Traffic Incidents Disproportionately Affect POCs

It seems there aren’t any aspects of modern life that lack racial disparities. Traffic incidents are no exception. From a Portland Bureau of Transportation news update:

The Portland Bureau of Transportation will reduce the speed limit from 35 mph to 30 mph on 122nd Avenue…

One of the most dangerous streets in Portland, 122nd Avenue had 12 traffic fatalities from 2016 to 2020, an average of more than two per year. From 2012 to 2016, five of the intersections with the highest crash rates in all of Portland were on 122nd Avenue. High crash corridors make up only 8% of the streets citywide, but they account for most of the traffic deaths from year to year.

Together, high crash streets and intersections make up the High Crash Network, where the city’s Vision Zero program focuses safety improvements. The program prioritizes safety investments in areas, such as the 122nd Avenue corridor, where there are higher concentrations of communities of color and people living on low-incomes. Black Portlanders and other people of color suffer disproportionately from traffic deaths and serious injuries.

The article goes on to say that pedestrians, especially at night, are disproportionately affected. It does not tell us whether the at-fault motorists are disproportionately POCs.

A large study of traffic stops revealed that black motorists are more likely to get pulled over, but fewer of them actually receive tickets. The linked article assumes that the underlying reason for the disparity is anti-black racism:

“So, black drivers were stopped disproportionately more than white drivers compared to the local population and were at least twice as likely to be searched, but they were slightly less likely to get a ticket,” Shoub says. “That correlates with the idea that black drivers were stopped on the pretext of having done something wrong, and when the officer doesn’t see in the car what he thought he might, he tells them to go on their way.”

For a separate paper entitled “Racial Disparities in Traffic Stop Outcomes,” Shoub and her co-authors gathered and analyzed traffic stop data from law enforcement agencies in 16 states, including Connecticut, Illinois, Maryland, Ohio and Vermont that pointed to similar disparities in the rate at which black drivers were stopped and searched compared to white drivers.

‘Driving while black’ is very much a thing; it’s everywhere and it’s not just a North Carolina or a Southern problem but across the United States.

Kelsey Shoub

What the article does NOT explore is the possibility that officers strive to avoid giving tickets to black motorists, who more commonly violate traffic laws, so that they’re not accused of racism when the racial breakdown is examined.
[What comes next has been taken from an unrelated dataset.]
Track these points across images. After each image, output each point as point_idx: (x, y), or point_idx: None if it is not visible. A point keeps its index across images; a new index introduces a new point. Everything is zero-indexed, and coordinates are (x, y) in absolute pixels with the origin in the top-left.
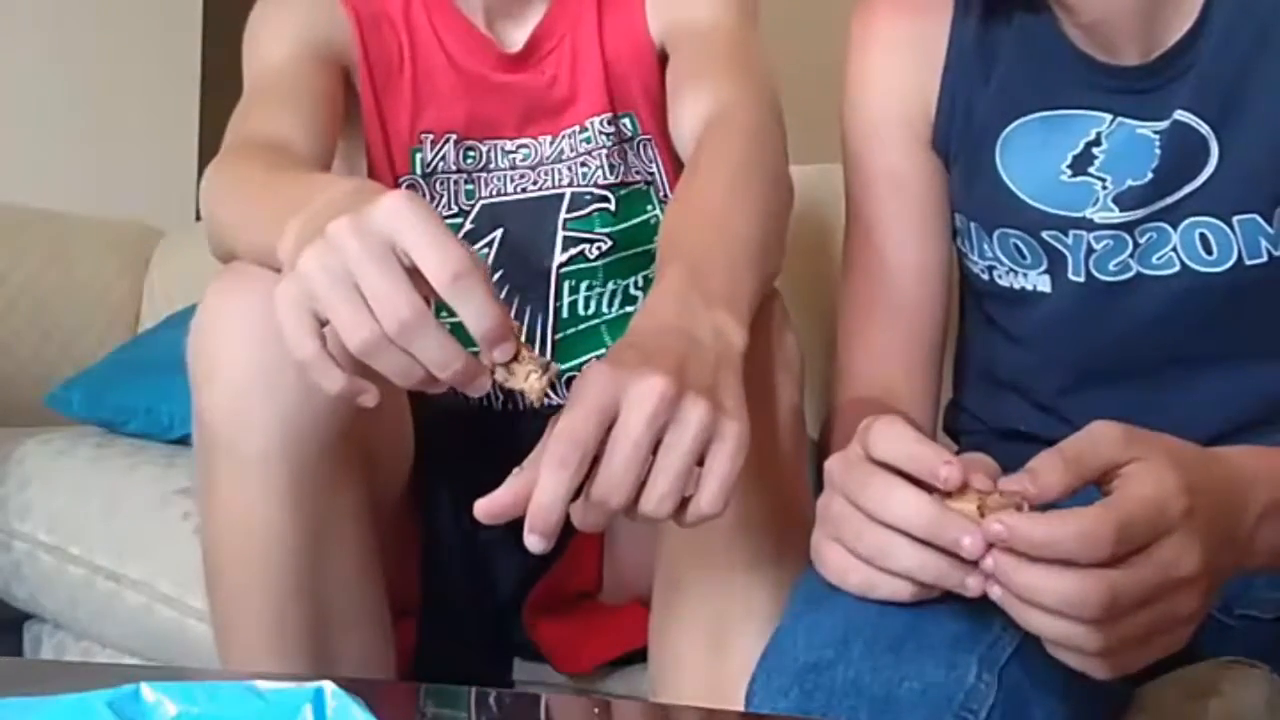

In other words, a pro-black bias is just as likely to be at work here; once the motorist is pulled over, and the officer sees that he’s black, he’ll choose to not give a ticket. In the end, there are probably so many variables that it’s impossible to say for certain which dynamics are at play, and it might be a mix of dynamics, with some officers being anti-black and others being pro-black, while some are indifferent.

The article doesn’t tell us about the habits of black officers. Are they also more lenient with white motorists? Do they favor black motorists? It seems to me that these are valid questions.

Getting back to Portland, one gets the impression that the Portland Bureau of Transportation values the lives of non-whites more than whites; rarely, if ever, do we see (racial) concern for issues that disproportionately affect white people – such as suicide.